== PROMPT ==
Examine the records below and count how many lines contain the string "предоставляете". Give only the number.

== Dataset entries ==
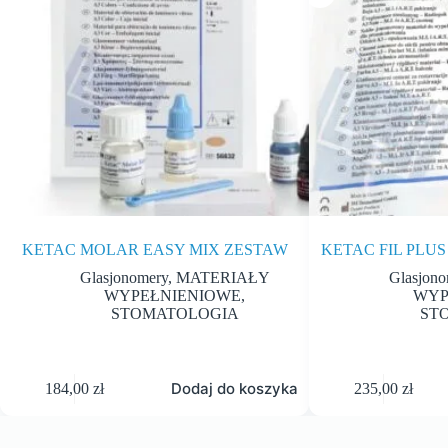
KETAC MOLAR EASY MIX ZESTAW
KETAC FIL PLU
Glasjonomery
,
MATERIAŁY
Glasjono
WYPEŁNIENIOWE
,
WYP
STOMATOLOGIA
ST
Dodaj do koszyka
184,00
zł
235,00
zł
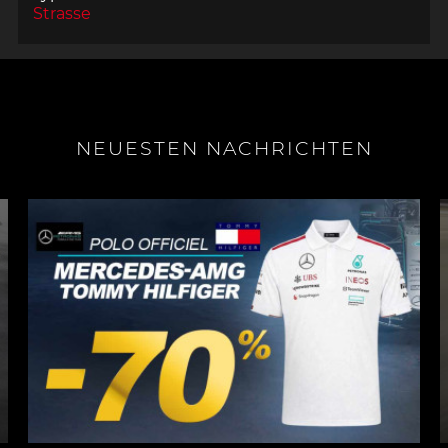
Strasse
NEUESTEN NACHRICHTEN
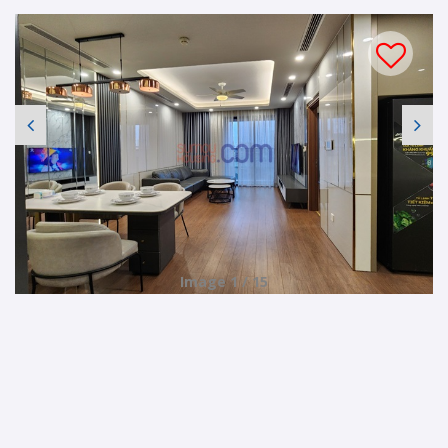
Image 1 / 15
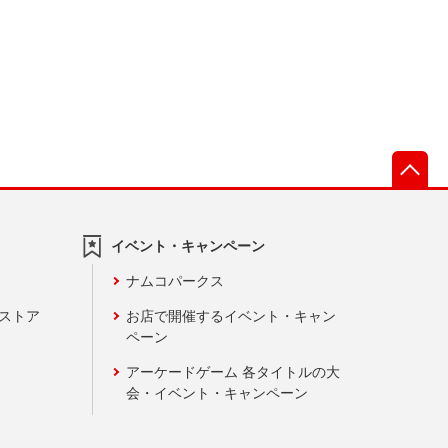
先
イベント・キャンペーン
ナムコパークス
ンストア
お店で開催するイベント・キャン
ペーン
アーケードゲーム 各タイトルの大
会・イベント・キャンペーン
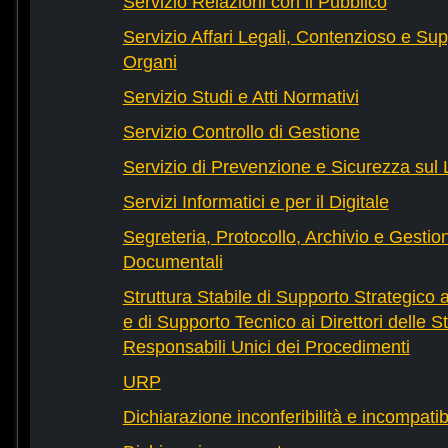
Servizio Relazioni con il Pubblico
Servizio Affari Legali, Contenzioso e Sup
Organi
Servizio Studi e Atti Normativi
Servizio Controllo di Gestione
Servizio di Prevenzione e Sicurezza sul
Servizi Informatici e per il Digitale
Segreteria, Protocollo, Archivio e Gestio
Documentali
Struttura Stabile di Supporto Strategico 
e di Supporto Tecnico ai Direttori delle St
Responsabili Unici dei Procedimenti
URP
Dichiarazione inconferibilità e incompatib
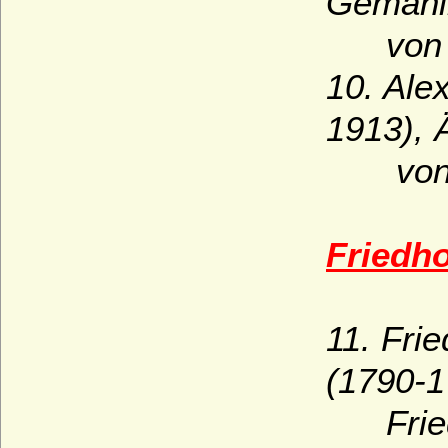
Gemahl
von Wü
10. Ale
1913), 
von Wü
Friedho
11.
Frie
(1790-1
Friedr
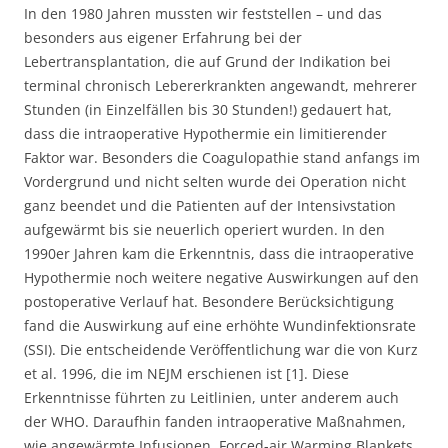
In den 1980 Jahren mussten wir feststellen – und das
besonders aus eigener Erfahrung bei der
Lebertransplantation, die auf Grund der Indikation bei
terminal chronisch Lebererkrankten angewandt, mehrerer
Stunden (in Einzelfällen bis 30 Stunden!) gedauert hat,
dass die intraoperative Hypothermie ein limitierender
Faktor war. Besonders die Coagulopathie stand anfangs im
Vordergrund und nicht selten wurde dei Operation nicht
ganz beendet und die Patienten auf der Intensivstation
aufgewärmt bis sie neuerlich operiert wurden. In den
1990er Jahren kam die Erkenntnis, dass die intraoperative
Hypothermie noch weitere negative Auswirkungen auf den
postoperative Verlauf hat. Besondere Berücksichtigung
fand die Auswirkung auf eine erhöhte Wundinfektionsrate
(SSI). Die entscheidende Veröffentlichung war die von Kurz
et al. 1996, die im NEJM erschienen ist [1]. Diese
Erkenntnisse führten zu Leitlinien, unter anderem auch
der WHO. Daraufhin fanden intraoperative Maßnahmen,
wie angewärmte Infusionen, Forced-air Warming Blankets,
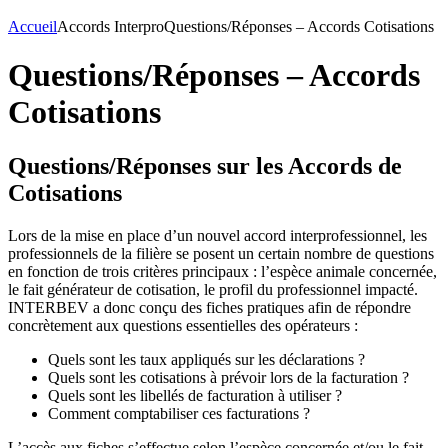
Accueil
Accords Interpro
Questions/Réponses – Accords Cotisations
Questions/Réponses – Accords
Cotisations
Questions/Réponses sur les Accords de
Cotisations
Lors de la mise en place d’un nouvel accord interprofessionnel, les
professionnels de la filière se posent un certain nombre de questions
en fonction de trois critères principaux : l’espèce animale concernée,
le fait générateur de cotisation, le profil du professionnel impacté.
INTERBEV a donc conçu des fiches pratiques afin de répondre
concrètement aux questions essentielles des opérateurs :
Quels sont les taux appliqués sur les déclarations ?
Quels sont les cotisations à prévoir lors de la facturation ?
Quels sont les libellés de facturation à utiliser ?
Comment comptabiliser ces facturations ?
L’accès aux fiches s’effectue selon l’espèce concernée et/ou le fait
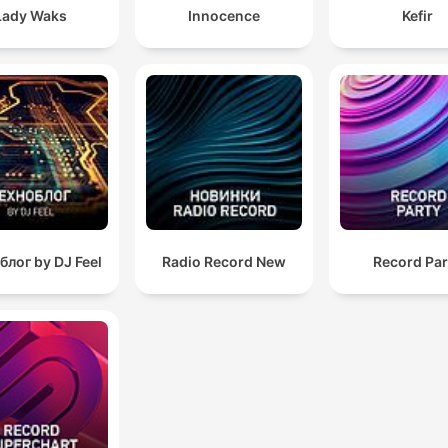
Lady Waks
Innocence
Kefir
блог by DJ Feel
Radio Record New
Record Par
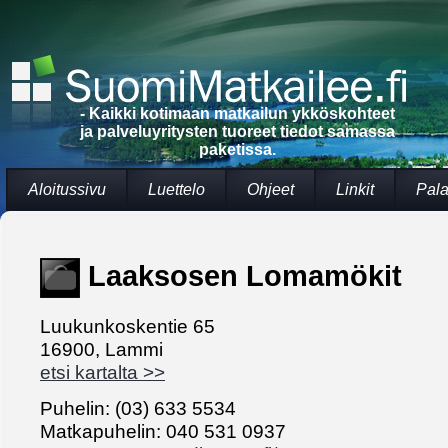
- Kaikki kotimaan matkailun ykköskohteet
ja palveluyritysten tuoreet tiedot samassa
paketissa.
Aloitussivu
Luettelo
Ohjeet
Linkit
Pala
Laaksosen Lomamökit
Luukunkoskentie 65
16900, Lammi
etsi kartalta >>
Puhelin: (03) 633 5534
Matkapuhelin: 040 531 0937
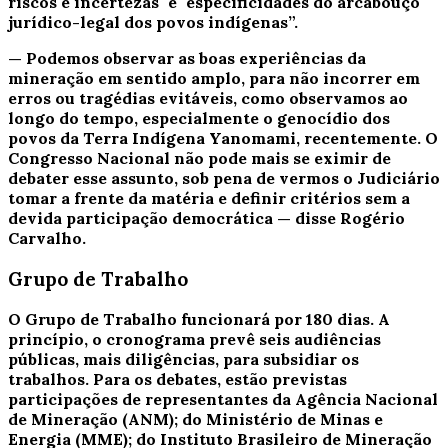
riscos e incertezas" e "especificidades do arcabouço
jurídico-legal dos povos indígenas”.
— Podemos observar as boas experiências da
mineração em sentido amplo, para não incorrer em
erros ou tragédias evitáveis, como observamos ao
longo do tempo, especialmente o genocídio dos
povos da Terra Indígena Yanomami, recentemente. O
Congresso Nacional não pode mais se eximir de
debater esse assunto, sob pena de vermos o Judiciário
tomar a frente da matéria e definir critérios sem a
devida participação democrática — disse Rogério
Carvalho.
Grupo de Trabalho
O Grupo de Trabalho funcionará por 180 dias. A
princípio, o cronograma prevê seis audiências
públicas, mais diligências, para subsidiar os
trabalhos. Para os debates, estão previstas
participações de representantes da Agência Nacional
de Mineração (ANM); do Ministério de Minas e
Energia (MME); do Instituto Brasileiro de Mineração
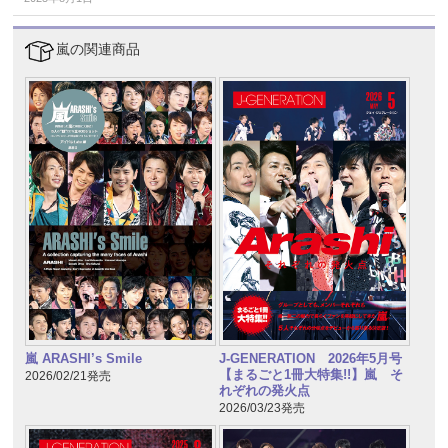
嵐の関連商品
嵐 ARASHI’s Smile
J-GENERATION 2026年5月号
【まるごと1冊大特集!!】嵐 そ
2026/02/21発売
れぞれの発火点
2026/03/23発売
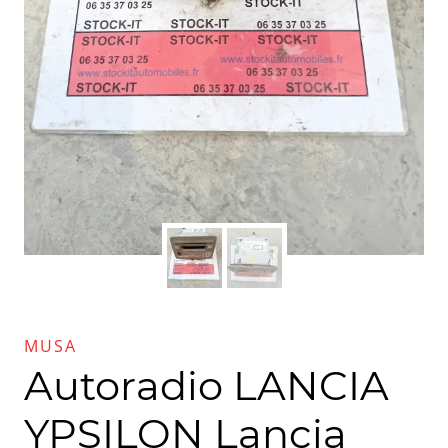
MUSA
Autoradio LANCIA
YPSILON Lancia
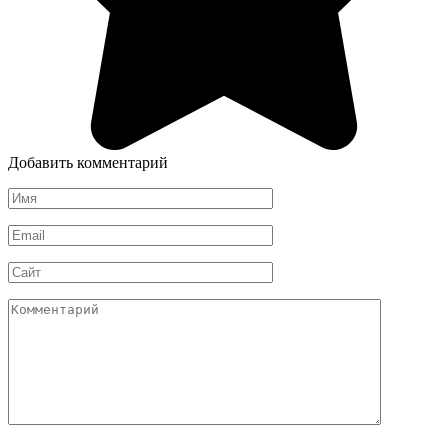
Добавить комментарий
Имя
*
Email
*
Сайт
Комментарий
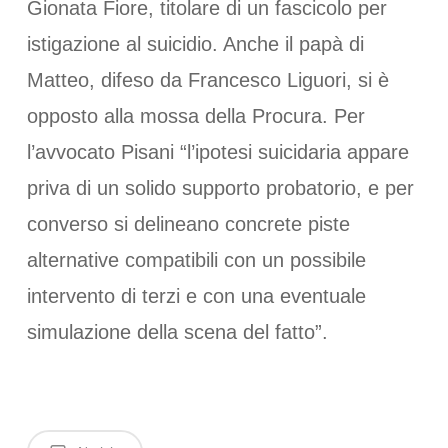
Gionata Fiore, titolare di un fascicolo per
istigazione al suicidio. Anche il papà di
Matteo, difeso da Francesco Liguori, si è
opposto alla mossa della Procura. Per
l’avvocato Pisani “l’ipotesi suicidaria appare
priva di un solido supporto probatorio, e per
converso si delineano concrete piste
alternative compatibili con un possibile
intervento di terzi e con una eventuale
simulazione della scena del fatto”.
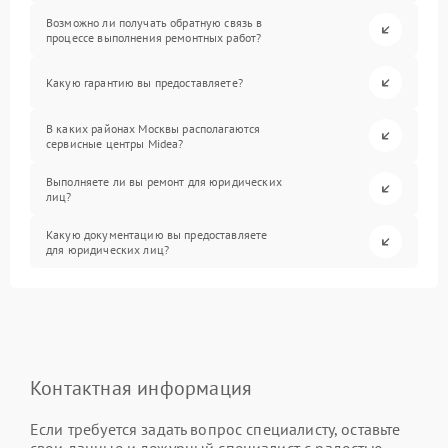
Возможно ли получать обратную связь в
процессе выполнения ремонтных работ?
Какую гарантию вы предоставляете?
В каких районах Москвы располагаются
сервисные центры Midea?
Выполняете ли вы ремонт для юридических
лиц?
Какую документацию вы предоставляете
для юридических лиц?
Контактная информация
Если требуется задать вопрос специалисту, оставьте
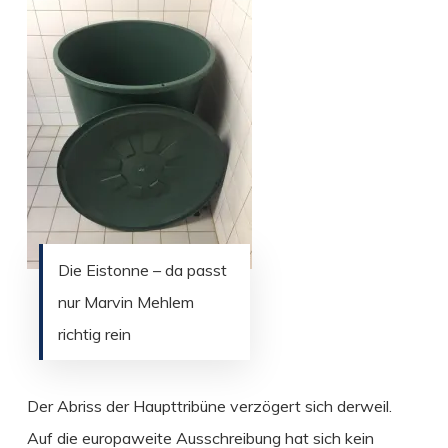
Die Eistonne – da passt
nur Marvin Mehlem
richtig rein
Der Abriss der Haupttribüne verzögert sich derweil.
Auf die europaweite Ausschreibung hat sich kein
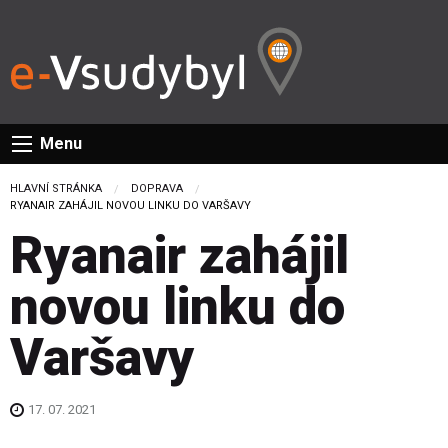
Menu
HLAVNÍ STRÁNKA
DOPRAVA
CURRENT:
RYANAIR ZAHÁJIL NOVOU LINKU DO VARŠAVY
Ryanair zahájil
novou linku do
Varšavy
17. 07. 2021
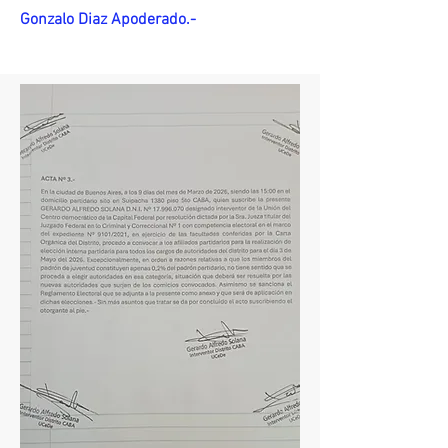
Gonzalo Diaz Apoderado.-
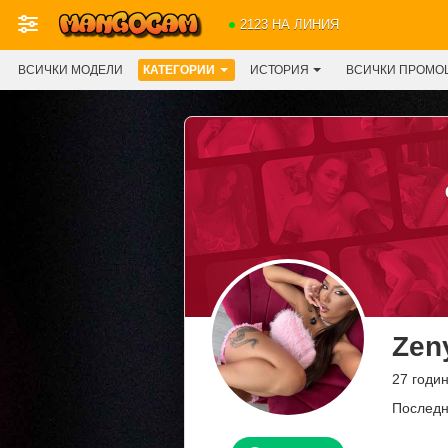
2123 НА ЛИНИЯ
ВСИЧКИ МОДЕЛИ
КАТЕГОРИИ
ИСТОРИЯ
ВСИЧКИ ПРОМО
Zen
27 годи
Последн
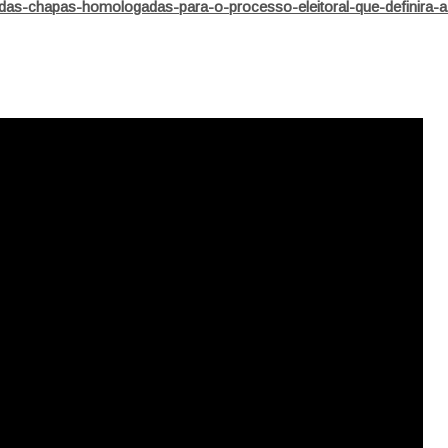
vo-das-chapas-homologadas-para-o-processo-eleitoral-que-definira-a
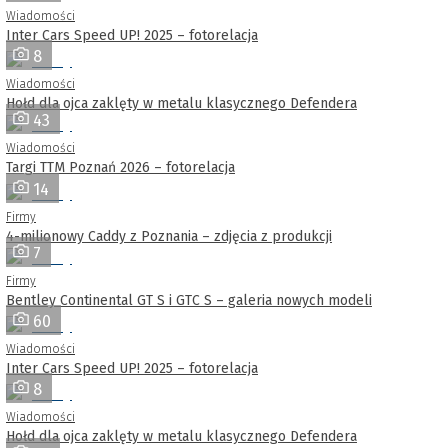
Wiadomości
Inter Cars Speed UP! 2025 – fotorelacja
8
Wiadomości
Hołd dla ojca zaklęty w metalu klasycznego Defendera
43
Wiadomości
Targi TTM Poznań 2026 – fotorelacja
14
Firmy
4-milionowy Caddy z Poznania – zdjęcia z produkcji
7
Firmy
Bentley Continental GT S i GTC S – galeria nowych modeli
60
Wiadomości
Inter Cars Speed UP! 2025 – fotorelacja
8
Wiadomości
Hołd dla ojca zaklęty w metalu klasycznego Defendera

== OUTPUT FOR THIS TASK ==
2